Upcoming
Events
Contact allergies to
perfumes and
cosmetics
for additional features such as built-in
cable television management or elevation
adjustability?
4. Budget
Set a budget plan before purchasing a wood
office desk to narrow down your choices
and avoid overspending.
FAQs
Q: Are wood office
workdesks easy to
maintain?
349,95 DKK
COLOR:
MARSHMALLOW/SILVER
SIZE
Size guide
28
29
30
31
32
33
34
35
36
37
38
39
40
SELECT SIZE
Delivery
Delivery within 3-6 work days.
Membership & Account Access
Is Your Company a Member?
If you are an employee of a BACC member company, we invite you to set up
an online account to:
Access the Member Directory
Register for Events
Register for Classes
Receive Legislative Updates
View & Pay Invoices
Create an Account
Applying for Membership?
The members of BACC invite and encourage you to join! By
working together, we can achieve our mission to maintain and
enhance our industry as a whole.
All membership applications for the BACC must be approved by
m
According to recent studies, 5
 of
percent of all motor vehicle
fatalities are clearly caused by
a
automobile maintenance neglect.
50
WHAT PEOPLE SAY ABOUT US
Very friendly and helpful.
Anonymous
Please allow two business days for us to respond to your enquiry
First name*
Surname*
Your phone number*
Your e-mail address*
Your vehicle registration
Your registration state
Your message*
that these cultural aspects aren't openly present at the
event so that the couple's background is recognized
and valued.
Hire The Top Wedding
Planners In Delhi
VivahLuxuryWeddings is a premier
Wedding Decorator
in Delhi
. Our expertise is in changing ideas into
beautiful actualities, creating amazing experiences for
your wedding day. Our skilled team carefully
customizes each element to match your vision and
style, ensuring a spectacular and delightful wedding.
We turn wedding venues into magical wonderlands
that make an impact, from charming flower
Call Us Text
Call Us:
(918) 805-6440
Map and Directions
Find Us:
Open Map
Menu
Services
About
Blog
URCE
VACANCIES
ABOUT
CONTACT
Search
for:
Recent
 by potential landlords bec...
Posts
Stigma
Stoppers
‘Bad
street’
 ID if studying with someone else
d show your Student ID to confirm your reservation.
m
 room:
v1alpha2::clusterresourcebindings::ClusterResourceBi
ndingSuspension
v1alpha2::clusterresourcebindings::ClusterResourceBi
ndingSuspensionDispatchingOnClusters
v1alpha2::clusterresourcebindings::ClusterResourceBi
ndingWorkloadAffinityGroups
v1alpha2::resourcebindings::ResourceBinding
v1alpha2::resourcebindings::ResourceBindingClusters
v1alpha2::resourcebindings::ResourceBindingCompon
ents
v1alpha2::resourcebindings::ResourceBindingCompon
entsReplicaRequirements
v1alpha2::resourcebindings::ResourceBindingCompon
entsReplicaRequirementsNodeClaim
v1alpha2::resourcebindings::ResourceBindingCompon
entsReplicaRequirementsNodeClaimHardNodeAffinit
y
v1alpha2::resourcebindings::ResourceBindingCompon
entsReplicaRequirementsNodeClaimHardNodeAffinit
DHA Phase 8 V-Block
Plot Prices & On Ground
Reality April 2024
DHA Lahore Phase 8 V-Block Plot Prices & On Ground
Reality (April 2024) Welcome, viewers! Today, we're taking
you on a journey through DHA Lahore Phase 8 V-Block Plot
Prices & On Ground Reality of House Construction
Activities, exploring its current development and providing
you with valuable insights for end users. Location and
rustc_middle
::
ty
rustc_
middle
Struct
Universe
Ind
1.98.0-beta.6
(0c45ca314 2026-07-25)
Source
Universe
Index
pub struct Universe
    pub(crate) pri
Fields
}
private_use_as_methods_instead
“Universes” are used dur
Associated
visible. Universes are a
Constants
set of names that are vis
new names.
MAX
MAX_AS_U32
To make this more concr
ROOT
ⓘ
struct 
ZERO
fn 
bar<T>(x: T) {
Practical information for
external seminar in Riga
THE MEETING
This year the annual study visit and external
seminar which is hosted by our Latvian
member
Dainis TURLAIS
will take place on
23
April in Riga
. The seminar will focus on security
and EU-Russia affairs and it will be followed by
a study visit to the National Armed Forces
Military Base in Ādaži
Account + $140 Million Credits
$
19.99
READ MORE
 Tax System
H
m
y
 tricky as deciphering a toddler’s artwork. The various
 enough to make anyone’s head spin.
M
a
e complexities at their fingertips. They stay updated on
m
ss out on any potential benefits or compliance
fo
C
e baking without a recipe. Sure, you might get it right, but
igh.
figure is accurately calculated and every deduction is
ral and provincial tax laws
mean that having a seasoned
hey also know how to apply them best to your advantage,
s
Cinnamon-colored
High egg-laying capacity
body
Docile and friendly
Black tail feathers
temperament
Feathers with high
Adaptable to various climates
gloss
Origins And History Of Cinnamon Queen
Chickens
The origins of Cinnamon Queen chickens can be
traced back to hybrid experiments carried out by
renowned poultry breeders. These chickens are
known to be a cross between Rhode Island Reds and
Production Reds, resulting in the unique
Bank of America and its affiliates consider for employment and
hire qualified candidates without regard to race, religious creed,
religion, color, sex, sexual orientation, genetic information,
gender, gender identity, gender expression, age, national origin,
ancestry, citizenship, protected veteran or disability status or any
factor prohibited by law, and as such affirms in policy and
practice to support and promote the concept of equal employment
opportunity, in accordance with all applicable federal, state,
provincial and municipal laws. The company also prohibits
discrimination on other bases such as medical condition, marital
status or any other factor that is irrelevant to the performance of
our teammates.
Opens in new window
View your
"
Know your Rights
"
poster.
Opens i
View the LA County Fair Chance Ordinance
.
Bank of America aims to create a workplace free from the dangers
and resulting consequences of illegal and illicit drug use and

+ + + + +

Recast the text of all the records above as a Markdown table with two columns, Row and Line. Number each row and leave out any blank lines.

| Row | Line |
|---|---|
| 1 | Upcoming |
| 2 | Events |
| 3 | Contact allergies to |
| 4 | perfumes and |
| 5 | cosmetics |
| 6 | for additional features such as built-in |
| 7 | cable television management or elevation |
| 8 | adjustability? |
| 9 | 4. Budget |
| 10 | Set a budget plan before purchasing a wood |
| 11 | office desk to narrow down your choices |
| 12 | and avoid overspending. |
| 13 | FAQs |
| 14 | Q: Are wood office |
| 15 | workdesks easy to |
| 16 | maintain? |
| 17 | 349,95 DKK |
| 18 | COLOR: |
| 19 | MARSHMALLOW/SILVER |
| 20 | SIZE |
| 21 | Size guide |
| 22 | 28 |
| 23 | 29 |
| 24 | 30 |
| 25 | 31 |
| 26 | 32 |
| 27 | 33 |
| 28 | 34 |
| 29 | 35 |
| 30 | 36 |
| 31 | 37 |
| 32 | 38 |
| 33 | 39 |
| 34 | 40 |
| 35 | SELECT SIZE |
| 36 | Delivery |
| 37 | Delivery within 3-6 work days. |
| 38 | Membership & Account Access |
| 39 | Is Your Company a Member? |
| 40 | If you are an employee of a BACC member company, we invite you to set up |
| 41 | an online account to: |
| 42 | Access the Member Directory |
| 43 | Register for Events |
| 44 | Register for Classes |
| 45 | Receive Legislative Updates |
| 46 | View & Pay Invoices |
| 47 | Create an Account |
| 48 | Applying for Membership? |
| 49 | The members of BACC invite and encourage you to join! By |
| 50 | working together, we can achieve our mission to maintain and |
| 51 | enhance our industry as a whole. |
| 52 | All membership applications for the BACC must be approved by |
| 53 | m |
| 54 | According to recent studies, 5 |
| 55 |  of |
| 56 | percent of all motor vehicle |
| 57 | fatalities are clearly caused by |
| 58 | a |
| 59 | automobile maintenance neglect. |
| 60 | 50 |
| 61 | WHAT PEOPLE SAY ABOUT US |
| 62 | Very friendly and helpful. |
| 63 | Anonymous |
| 64 | Please allow two business days for us to respond to your enquiry |
| 65 | First name* |
| 66 | Surname* |
| 67 | Your phone number* |
| 68 | Your e-mail address* |
| 69 | Your vehicle registration |
| 70 | Your registration state |
| 71 | Your message* |
| 72 | that these cultural aspects aren't openly present at the |
| 73 | event so that the couple's background is recognized |
| 74 | and valued. |
| 75 | Hire The Top Wedding |
| 76 | Planners In Delhi |
| 77 | VivahLuxuryWeddings is a premier |
| 78 | Wedding Decorator |
| 79 | in Delhi |
| 80 | . Our expertise is in changing ideas into |
| 81 | beautiful actualities, creating amazing experiences for |
| 82 | your wedding day. Our skilled team carefully |
| 83 | customizes each element to match your vision and |
| 84 | style, ensuring a spectacular and delightful wedding. |
| 85 | We turn wedding venues into magical wonderlands |
| 86 | that make an impact, from charming flower |
| 87 | Call Us Text |
| 88 | Call Us: |
| 89 | (918) 805-6440 |
| 90 | Map and Directions |
| 91 | Find Us: |
| 92 | Open Map |
| 93 | Menu |
| 94 | Services |
| 95 | About |
| 96 | Blog |
| 97 | URCE |
| 98 | VACANCIES |
| 99 | ABOUT |
| 100 | CONTACT |
| 101 | Search |
| 102 | for: |
| 103 | Recent |
| 104 |  by potential landlords bec... |
| 105 | Posts |
| 106 | Stigma |
| 107 | Stoppers |
| 108 | ‘Bad |
| 109 | street’ |
| 110 |  ID if studying with someone else |
| 111 | d show your Student ID to confirm your reservation. |
| 112 | m |
| 113 |  room: |
| 114 | v1alpha2::clusterresourcebindings::ClusterResourceBi |
| 115 | ndingSuspension |
| 116 | v1alpha2::clusterresourcebindings::ClusterResourceBi |
| 117 | ndingSuspensionDispatchingOnClusters |
| 118 | v1alpha2::clusterresourcebindings::ClusterResourceBi |
| 119 | ndingWorkloadAffinityGroups |
| 120 | v1alpha2::resourcebindings::ResourceBinding |
| 121 | v1alpha2::resourcebindings::ResourceBindingClusters |
| 122 | v1alpha2::resourcebindings::ResourceBindingCompon |
| 123 | ents |
| 124 | v1alpha2::resourcebindings::ResourceBindingCompon |
| 125 | entsReplicaRequirements |
| 126 | v1alpha2::resourcebindings::ResourceBindingCompon |
| 127 | entsReplicaRequirementsNodeClaim |
| 128 | v1alpha2::resourcebindings::ResourceBindingCompon |
| 129 | entsReplicaRequirementsNodeClaimHardNodeAffinit |
| 130 | y |
| 131 | v1alpha2::resourcebindings::ResourceBindingCompon |
| 132 | entsReplicaRequirementsNodeClaimHardNodeAffinit |
| 133 | DHA Phase 8 V-Block |
| 134 | Plot Prices & On Ground |
| 135 | Reality April 2024 |
| 136 | DHA Lahore Phase 8 V-Block Plot Prices & On Ground |
| 137 | Reality (April 2024) Welcome, viewers! Today, we're taking |
| 138 | you on a journey through DHA Lahore Phase 8 V-Block Plot |
| 139 | Prices & On Ground Reality of House Construction |
| 140 | Activities, exploring its current development and providing |
| 141 | you with valuable insights for end users. Location and |
| 142 | rustc_middle |
| 143 | :: |
| 144 | ty |
| 145 | rustc_ |
| 146 | middle |
| 147 | Struct |
| 148 | Universe |
| 149 | Ind |
| 150 | 1.98.0-beta.6 |
| 151 | (0c45ca314 2026-07-25) |
| 152 | Source |
| 153 | Universe |
| 154 | Index |
| 155 | pub struct Universe |
| 156 |     pub(crate) pri |
| 157 | Fields |
| 158 | } |
| 159 | private_use_as_methods_instead |
| 160 | “Universes” are used dur |
| 161 | Associated |
| 162 | visible. Universes are a |
| 163 | Constants |
| 164 | set of names that are vis |
| 165 | new names. |
| 166 | MAX |
| 167 | MAX_AS_U32 |
| 168 | To make this more concr |
| 169 | ROOT |
| 170 | ⓘ |
| 171 | struct  |
| 172 | ZERO |
| 173 | fn  |
| 174 | bar<T>(x: T) { |
| 175 | Practical information for |
| 176 | external seminar in Riga |
| 177 | THE MEETING |
| 178 | This year the annual study visit and external |
| 179 | seminar which is hosted by our Latvian |
| 180 | member |
| 181 | Dainis TURLAIS |
| 182 | will take place on |
| 183 | 23 |
| 184 | April in Riga |
| 185 | . The seminar will focus on security |
| 186 | and EU-Russia affairs and it will be followed by |
| 187 | a study visit to the National Armed Forces |
| 188 | Military Base in Ādaži |
| 189 | Account + $140 Million Credits |
| 190 | $ |
| 191 | 19.99 |
| 192 | READ MORE |
| 193 |  Tax System |
| 194 | H |
| 195 | m |
| 196 | y |
| 197 |  tricky as deciphering a toddler’s artwork. The various |
| 198 |  enough to make anyone’s head spin. |
| 199 | M |
| 200 | a |
| 201 | e complexities at their fingertips. They stay updated on |
| 202 | m |
| 203 | ss out on any potential benefits or compliance |
| 204 | fo |
| 205 | C |
| 206 | e baking without a recipe. Sure, you might get it right, but |
| 207 | igh. |
| 208 | figure is accurately calculated and every deduction is |
| 209 | ral and provincial tax laws |
| 210 | mean that having a seasoned |
| 211 | hey also know how to apply them best to your advantage, |
| 212 | s |
| 213 | Cinnamon-colored |
| 214 | High egg-laying capacity |
| 215 | body |
| 216 | Docile and friendly |
| 217 | Black tail feathers |
| 218 | temperament |
| 219 | Feathers with high |
| 220 | Adaptable to various climates |
| 221 | gloss |
| 222 | Origins And History Of Cinnamon Queen |
| 223 | Chickens |
| 224 | The origins of Cinnamon Queen chickens can be |
| 225 | traced back to hybrid experiments carried out by |
| 226 | renowned poultry breeders. These chickens are |
| 227 | known to be a cross between Rhode Island Reds and |
| 228 | Production Reds, resulting in the unique |
| 229 | Bank of America and its affiliates consider for employment and |
| 230 | hire qualified candidates without regard to race, religious creed, |
| 231 | religion, color, sex, sexual orientation, genetic information, |
| 232 | gender, gender identity, gender expression, age, national origin, |
| 233 | ancestry, citizenship, protected veteran or disability status or any |
| 234 | factor prohibited by law, and as such affirms in policy and |
| 235 | practice to support and promote the concept of equal employment |
| 236 | opportunity, in accordance with all applicable federal, state, |
| 237 | provincial and municipal laws. The company also prohibits |
| 238 | discrimination on other bases such as medical condition, marital |
| 239 | status or any other factor that is irrelevant to the performance of |
| 240 | our teammates. |
| 241 | Opens in new window |
| 242 | View your |
| 243 | " |
| 244 | Know your Rights |
| 245 | " |
| 246 | poster. |
| 247 | Opens i |
| 248 | View the LA County Fair Chance Ordinance |
| 249 | . |
| 250 | Bank of America aims to create a workplace free from the dangers |
| 251 | and resulting consequences of illegal and illicit drug use and |